● Brano del documento:
------------

Nell’attesa di realizzare il progetto, l’appartamento di Via Girolamo Miani con dieci posti letto più soggiorno e cucinotto, grazie ad alcune donne semplicemente meravigliose che lo condussero con stile più che familiare, per vent’anni funzionò egregiamente ad un costo di dieci euro a notte come casa di ospitalità che denominai “Foyer San Benedetto”. Ora esso pare più che sufficiente a rispondere alle esigenze attuali perciò la Fondazione mi ha affidato l’incarico di verificare se le quindici stanze della nuova struttura, destinate a questo scopo, sono ancora necessarie. Qualche giorno fa, per scrupolo di coscienza, mi sono recato a visitare il “Foyer” e, a parte le scale che mi sono sembrate come quelle del Campanile di San Marco, cosa di cui vent’anni fa non mi ero accorto, ho trovato l’ambiente pulito, ordinato, profumato di casa e soprattutto ho incontrato Teresa, la giovane donna che ora lo gestisce e che illumina la casa di freschezza e di umanità. Non solo non sono rimasto deluso ma sono ancora entusiasta di questa mia creatura.

Il ristorante dei poveri dignitosi

Anche se da dietro le quinte sto dandomi da fare perché si realizzi anche a Mestre un’esperienza di solidarietà tanto diversa dalle altre e che spero possa raggiungere dei concittadini che non sono soliti frequentare le assistenti sociali, la San Vincenzo, la Caritas o le canoniche per battere cassa. So quanto sia difficile fare accettare un aiuto a chi conserva, nonostante i disagi, la propria dignità e vorrebbe a tutti i costi vivere del proprio lavoro.

A casa mia eravamo sette fratelli, vivevamo in una casupola con annesso un pezzo di terra, dove scorrazzavano galline e oche, però in casa entrava solamente lo stipendio di mio padre che, quando eravamo molto piccoli, faceva il carpentiere del legno. Non dimenticherò mai quando, al tempo del frumento, andavamo a raccogliere le spighe sulle terre bonificate dal duce. Mia madre con una brigata di ragazzini svogliati e rissosi andava a raccogliere i semi del ricino, le patate, i fagioli e le pannocchie. Ricordo ancora quando ci affidavano una coppia di buoi per sarchiare la terra ed essi, che non ci riconoscevano come guide valide, facevano i fatti loro. Ricordo anche quando mio padre dovette andare in Germania per mandare avanti la baracca, ma mai i miei genitori si sarebbero presentati alle porte del Comune o all’E.C.A. per chiedere aiuto. Mio padre poi arrivava perfino ad affermare che noi, in confronto a tanti altri, eravamo dei “scioretti”.

------------

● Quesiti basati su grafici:

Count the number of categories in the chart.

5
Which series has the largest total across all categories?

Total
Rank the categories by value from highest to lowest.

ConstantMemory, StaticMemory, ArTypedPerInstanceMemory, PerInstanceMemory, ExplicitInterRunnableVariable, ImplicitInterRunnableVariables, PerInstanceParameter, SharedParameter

------------

● Compito assegnato 1:
Nel brano sul Foyer San Benedetto, come si chiama la giovane donna che ora gestisce la casa?
● Compito assegnato 2:
Riscrivi l'elenco sostituendo "categories" con "groups" e lascia invariato tutto il resto.

● Risultato dell'esercizio 1:
Si chiama Teresa.

● Risultato dell'esercizio 2:
Count the number of groups in the chart.

5
Which series has the largest total across all groups?

Total
Rank the groups by value from highest to lowest.

ConstantMemory, StaticMemory, ArTypedPerInstanceMemory, PerInstanceMemory, ExplicitInterRunnableVariable, ImplicitInterRunnableVariables, PerInstanceParameter, SharedParameter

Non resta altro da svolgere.